*** Records to process ***
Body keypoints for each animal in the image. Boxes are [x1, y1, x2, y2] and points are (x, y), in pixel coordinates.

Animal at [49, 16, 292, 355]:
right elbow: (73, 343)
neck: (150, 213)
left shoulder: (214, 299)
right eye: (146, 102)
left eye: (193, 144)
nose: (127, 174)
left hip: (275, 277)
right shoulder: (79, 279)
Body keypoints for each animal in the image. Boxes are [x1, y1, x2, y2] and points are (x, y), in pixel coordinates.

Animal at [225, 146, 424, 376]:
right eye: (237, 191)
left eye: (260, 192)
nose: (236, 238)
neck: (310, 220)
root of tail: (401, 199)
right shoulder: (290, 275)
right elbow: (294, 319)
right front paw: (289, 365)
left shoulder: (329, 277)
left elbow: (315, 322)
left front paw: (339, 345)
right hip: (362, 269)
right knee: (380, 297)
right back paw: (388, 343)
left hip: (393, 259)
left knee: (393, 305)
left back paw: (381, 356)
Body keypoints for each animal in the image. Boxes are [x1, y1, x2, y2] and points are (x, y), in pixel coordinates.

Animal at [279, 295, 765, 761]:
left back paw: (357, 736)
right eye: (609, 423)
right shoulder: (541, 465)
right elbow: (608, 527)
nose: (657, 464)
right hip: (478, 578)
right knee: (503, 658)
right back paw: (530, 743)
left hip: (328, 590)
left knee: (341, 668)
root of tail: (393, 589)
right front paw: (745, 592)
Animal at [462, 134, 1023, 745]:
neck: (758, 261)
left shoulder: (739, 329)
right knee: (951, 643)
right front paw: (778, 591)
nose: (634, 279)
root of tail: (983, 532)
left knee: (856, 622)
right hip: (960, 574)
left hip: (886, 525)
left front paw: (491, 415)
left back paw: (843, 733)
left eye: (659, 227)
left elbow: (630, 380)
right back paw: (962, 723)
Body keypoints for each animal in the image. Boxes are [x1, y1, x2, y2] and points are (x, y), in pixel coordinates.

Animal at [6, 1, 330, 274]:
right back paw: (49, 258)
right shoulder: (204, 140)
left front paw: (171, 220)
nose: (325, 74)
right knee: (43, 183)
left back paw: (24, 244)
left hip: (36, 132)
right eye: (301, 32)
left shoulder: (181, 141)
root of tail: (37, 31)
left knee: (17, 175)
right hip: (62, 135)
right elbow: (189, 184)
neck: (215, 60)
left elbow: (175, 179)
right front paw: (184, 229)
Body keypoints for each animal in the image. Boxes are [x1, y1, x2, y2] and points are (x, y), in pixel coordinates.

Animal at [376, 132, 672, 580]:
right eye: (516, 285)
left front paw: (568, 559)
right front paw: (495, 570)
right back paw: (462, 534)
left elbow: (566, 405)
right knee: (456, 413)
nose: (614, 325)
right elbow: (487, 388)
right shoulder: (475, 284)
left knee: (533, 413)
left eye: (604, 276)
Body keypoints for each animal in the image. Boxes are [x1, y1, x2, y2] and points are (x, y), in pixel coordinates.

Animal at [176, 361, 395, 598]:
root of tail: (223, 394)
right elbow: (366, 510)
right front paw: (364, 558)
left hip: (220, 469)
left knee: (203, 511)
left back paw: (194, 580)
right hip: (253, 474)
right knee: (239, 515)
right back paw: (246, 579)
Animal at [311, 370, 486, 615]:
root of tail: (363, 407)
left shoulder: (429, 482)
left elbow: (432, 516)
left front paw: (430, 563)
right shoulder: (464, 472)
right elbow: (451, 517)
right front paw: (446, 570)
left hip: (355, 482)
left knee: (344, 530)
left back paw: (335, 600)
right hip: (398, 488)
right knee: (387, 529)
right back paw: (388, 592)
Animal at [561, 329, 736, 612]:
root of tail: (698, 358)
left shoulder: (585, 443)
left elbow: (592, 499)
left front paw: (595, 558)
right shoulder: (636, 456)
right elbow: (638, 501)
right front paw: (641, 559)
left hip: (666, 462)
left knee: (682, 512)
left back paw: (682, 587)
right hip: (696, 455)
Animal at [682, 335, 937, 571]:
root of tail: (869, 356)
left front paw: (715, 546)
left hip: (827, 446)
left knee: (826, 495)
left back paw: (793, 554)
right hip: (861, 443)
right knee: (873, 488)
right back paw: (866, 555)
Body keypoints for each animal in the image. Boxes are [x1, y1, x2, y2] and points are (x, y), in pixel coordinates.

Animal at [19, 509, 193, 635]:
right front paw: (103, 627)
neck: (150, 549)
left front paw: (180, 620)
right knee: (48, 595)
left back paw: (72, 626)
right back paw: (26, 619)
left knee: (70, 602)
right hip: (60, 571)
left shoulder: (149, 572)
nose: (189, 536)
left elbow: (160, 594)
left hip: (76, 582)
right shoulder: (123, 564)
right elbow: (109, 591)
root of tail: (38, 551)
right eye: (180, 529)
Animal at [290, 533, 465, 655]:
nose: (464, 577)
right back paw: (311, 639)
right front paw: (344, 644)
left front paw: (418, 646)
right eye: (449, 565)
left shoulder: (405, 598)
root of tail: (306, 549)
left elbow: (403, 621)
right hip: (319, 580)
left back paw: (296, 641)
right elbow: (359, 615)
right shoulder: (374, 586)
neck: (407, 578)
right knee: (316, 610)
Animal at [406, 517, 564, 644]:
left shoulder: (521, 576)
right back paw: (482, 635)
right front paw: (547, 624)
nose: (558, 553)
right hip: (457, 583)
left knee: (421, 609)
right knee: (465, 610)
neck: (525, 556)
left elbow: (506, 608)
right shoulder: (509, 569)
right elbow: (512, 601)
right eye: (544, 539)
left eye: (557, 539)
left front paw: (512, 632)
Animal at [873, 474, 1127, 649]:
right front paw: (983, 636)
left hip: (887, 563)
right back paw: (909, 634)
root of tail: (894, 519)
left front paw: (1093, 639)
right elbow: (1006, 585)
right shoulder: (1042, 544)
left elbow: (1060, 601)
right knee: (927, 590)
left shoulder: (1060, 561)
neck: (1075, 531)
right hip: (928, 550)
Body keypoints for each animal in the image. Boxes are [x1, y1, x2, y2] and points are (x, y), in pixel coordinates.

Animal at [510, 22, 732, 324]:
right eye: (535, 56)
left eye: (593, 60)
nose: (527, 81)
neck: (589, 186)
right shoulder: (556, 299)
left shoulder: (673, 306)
***
#### [Task goal]
Would you quote everything above from the line containing "right back paw: (962, 723)" down to the line containing "right knee: (43, 183)"? Include both of those lines and nothing else.

#### [Result for this task]
right back paw: (962, 723)
Body keypoints for each animal in the image. Boxes are [x1, y1, x2, y2] and points are (x, y), in pixel coordinates.

Animal at [6, 1, 330, 274]:
right back paw: (49, 258)
right shoulder: (204, 140)
left front paw: (171, 220)
nose: (325, 74)
right knee: (43, 183)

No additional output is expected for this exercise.